§ **TASK INPUTS**
##########

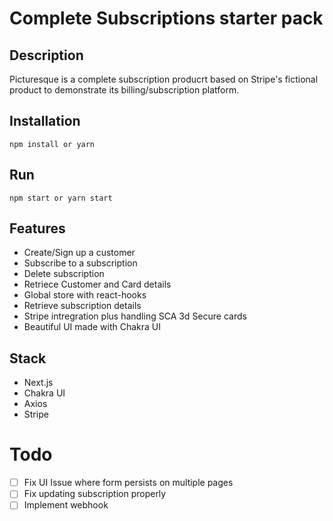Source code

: # Complete Subscriptions starter pack


## Description
Picturesque is a complete subscription producrt based on Stripe's fictional product to demonstrate its billing/subscription platform. 


## Installation

`npm install or yarn`


## Run 
`npm start or yarn start`

## Features
- Create/Sign up a customer 
- Subscribe to a subscription
- Delete subscription
- Retriece Customer and Card details
- Global store with react-hooks
- Retrieve subscription details
- Stripe intregration plus handling SCA 3d Secure cards
- Beautiful UI made with Chakra UI



## Stack
- Next.js
- Chakra UI
- Axios
- Stripe 


# Todo 
- [ ] Fix UI Issue where form persists on multiple pages
- [ ] Fix updating subscription properly
- [ ] Implement webhook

##########

§ **WHAT NEEDS TO BE DONE**
Could you copy everything from the line containing "## Installation" down to the end of the material, character for character?

§ **ANSWER TO THIS EXERCISE**
## Installation

`npm install or yarn`


## Run 
`npm start or yarn start`

## Features
- Create/Sign up a customer 
- Subscribe to a subscription
- Delete subscription
- Retriece Customer and Card details
- Global store with react-hooks
- Retrieve subscription details
- Stripe intregration plus handling SCA 3d Secure cards
- Beautiful UI made with Chakra UI



## Stack
- Next.js
- Chakra UI
- Axios
- Stripe 


# Todo 
- [ ] Fix UI Issue where form persists on multiple pages
- [ ] Fix updating subscription properly
- [ ] Implement webhook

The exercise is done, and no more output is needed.